Task details: Quote every line of the records below word for word, leaving the pictures out.

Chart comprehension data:
▼▼▼

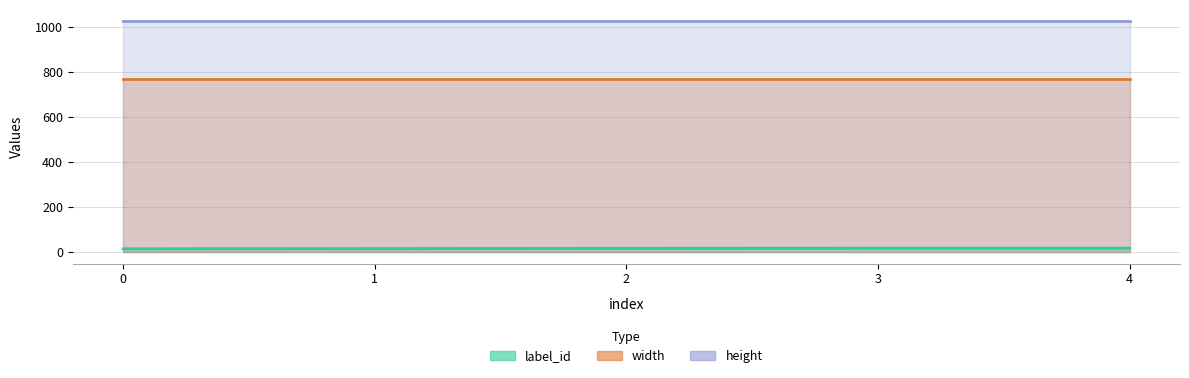

At which category is the sum across all series the highest?

3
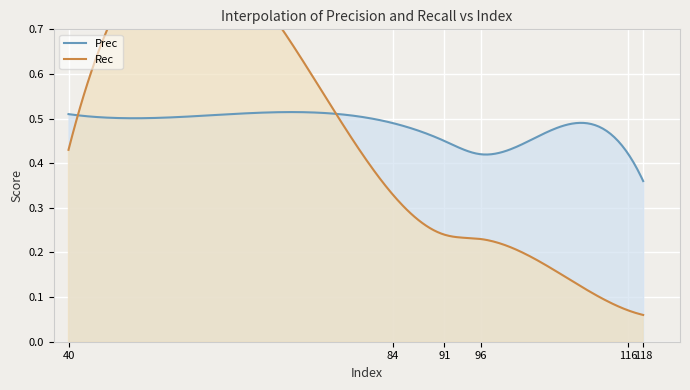

What is the value of the Prec point at the 6th from the left?

0.4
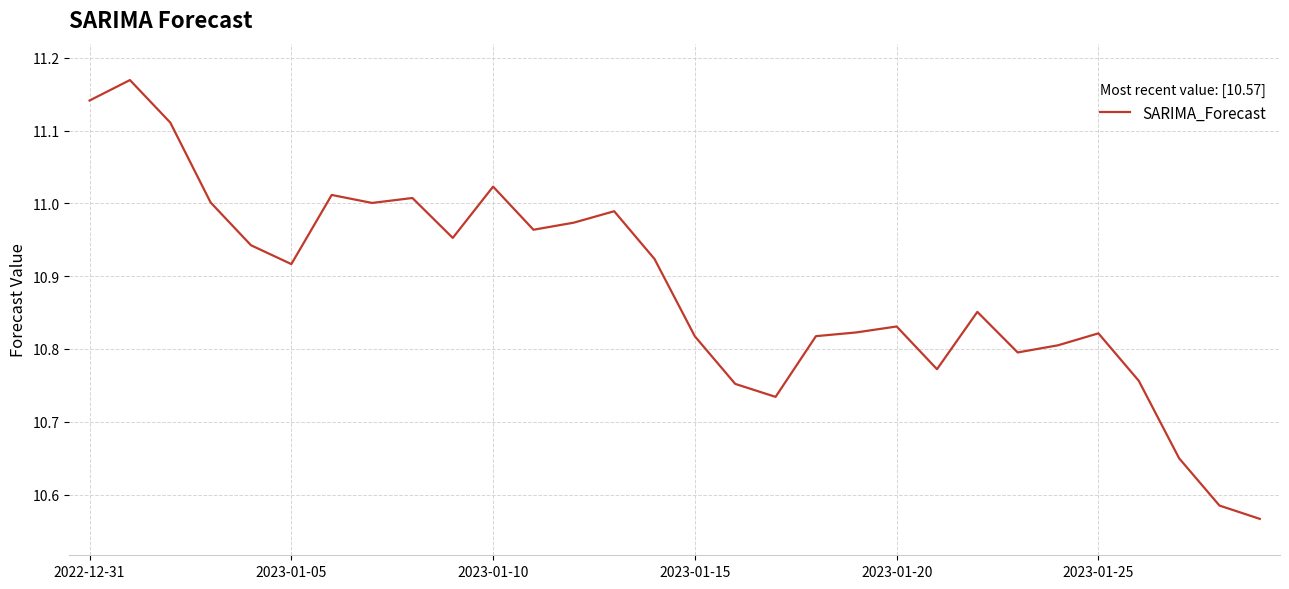

What is the difference between the maximum and minimum values?

0.6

▲▲▲

Output for this exercise:
At which category is the sum across all series the highest?

3

What is the value of the Prec point at the 6th from the left?

0.4

What is the difference between the maximum and minimum values?

0.6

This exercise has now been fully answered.